Hay películas que cuando dices en voz alta que no te han emocionado hay quien te mira como si fueras boba. Al parecer, si no te extasías con ellas y sales del cine en estado de trance es porque no tienes la sensibilidad necesaria o, peor todavía, no puedes entenderla por algún tipo de tara sin diagnosticar. Me ha pasado con Gravity. Digo que no me entusiasma y aparecen esas miradas de condescendencia, de «ay, pobrecica».
El problema que tuve con Gravity es que me costó centrarme en lo que el director quería contar, en la historia, porque la mayoría del tiempo no podía dejar de pensar en qué cojones se había hecho en la cara Sandra Bullock.
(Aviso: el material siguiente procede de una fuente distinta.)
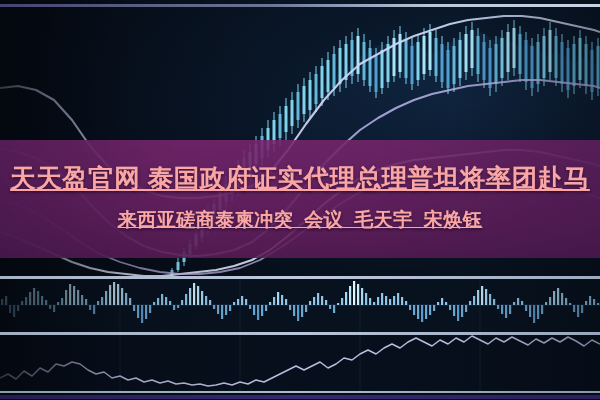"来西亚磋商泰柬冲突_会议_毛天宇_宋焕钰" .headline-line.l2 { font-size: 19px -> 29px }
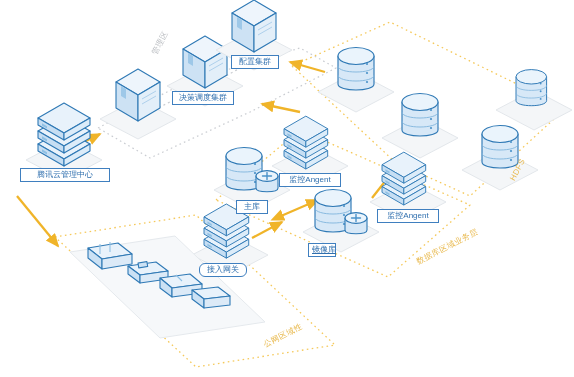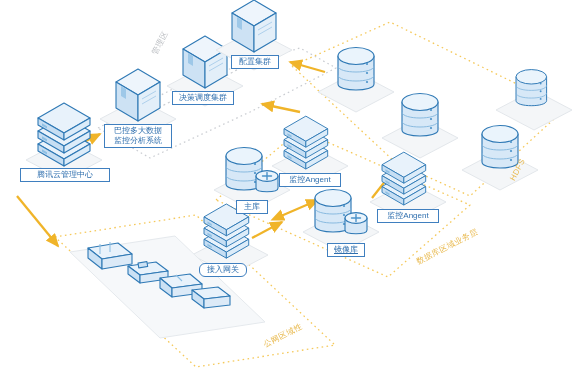"巴控多大数据" div.node-label { html: <div><span>巴控多大数据</span><br><span>监控分析系统</span></div> -> none }
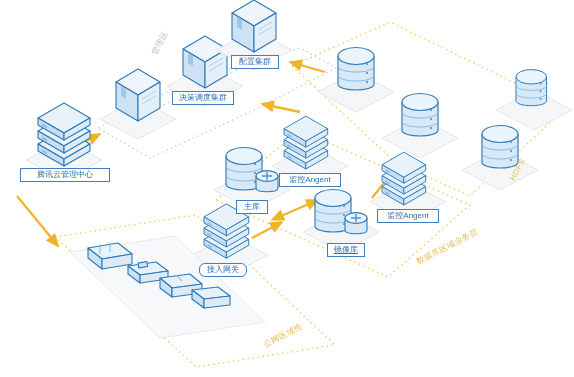"镜像库" div.node-label { left: 327px -> 308px; width: 38px -> 28px }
No hay ni rastro de humanidad en el rostro, ninguna arruga, ni una sola línea de expresión. Nada. Hay una escena en la que la Bullock llora y las lágrimas, en 3D, ingrávidas y redondas, parece que se acercan y las quieres tocar con los dedos. Es bonita, que sí, que sí, pero mientras la contemplaba no podía dejar de pensar que cuando lloras arrugas los ojos. No pude emocionarme porque la cara de la actriz de cuarenta y nueve años que debe transmitir esa emoción es marciana. Las actrices clonadas no parecen más jóvenes cuando se retocan tanto. Son mayores con una cara extraña, irreal. No alcanzan pues su objetivo.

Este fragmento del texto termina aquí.